ASSIGNED TASK » Every line of the entries below from the one containing "is low levels" to the one containing "analysis of normal", both ends included, must be written out exactly. No other line belongs in the answer.

*** Block opens ***

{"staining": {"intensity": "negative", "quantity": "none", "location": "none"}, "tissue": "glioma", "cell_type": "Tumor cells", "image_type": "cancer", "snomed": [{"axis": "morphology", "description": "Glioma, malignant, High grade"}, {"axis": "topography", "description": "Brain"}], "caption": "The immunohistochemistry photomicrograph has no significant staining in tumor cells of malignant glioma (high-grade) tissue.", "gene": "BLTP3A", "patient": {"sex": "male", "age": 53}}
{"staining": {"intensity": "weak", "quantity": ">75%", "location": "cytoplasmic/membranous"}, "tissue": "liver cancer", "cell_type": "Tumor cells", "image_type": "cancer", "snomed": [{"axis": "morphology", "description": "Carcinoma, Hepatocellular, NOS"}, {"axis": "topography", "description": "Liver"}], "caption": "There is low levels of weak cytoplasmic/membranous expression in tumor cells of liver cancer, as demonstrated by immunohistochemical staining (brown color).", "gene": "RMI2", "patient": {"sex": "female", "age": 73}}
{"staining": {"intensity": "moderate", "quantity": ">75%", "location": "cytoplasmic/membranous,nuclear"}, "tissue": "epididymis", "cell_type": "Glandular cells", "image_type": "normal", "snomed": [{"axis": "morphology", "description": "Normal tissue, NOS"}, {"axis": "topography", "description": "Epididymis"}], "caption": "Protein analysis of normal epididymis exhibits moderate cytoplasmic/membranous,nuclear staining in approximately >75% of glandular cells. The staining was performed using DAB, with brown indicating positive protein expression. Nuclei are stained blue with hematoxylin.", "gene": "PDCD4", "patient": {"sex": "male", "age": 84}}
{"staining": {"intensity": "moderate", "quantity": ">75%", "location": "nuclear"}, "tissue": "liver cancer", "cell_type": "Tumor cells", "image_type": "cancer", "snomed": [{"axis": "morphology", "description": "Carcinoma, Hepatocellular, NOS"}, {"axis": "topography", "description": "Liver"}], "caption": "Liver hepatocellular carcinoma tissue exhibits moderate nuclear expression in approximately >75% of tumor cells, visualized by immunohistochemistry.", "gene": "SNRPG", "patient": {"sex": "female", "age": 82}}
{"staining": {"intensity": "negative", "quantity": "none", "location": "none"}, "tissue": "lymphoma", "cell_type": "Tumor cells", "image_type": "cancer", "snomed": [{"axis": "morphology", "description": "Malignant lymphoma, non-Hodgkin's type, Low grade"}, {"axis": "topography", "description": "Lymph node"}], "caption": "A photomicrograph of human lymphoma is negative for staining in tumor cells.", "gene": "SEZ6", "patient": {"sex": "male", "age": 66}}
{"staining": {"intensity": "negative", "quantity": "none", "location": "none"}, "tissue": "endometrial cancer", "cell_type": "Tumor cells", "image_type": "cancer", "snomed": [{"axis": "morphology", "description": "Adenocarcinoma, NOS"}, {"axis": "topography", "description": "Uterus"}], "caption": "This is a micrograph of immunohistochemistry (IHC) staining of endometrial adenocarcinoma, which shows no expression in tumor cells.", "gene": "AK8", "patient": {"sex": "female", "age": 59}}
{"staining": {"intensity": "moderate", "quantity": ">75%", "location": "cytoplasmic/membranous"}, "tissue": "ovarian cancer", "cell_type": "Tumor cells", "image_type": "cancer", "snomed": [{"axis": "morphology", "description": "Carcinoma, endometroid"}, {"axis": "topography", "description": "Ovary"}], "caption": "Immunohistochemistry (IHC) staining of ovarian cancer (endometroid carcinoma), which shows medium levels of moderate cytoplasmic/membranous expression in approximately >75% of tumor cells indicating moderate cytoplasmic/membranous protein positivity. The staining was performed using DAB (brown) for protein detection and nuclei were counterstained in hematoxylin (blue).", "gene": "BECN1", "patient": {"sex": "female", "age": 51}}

*** Block closes ***

RESULT »
{"staining": {"intensity": "weak", "quantity": ">75%", "location": "cytoplasmic/membranous"}, "tissue": "liver cancer", "cell_type": "Tumor cells", "image_type": "cancer", "snomed": [{"axis": "morphology", "description": "Carcinoma, Hepatocellular, NOS"}, {"axis": "topography", "description": "Liver"}], "caption": "There is low levels of weak cytoplasmic/membranous expression in tumor cells of liver cancer, as demonstrated by immunohistochemical staining (brown color).", "gene": "RMI2", "patient": {"sex": "female", "age": 73}}
{"staining": {"intensity": "moderate", "quantity": ">75%", "location": "cytoplasmic/membranous,nuclear"}, "tissue": "epididymis", "cell_type": "Glandular cells", "image_type": "normal", "snomed": [{"axis": "morphology", "description": "Normal tissue, NOS"}, {"axis": "topography", "description": "Epididymis"}], "caption": "Protein analysis of normal epididymis exhibits moderate cytoplasmic/membranous,nuclear staining in approximately >75% of glandular cells. The staining was performed using DAB, with brown indicating positive protein expression. Nuclei are stained blue with hematoxylin.", "gene": "PDCD4", "patient": {"sex": "male", "age": 84}}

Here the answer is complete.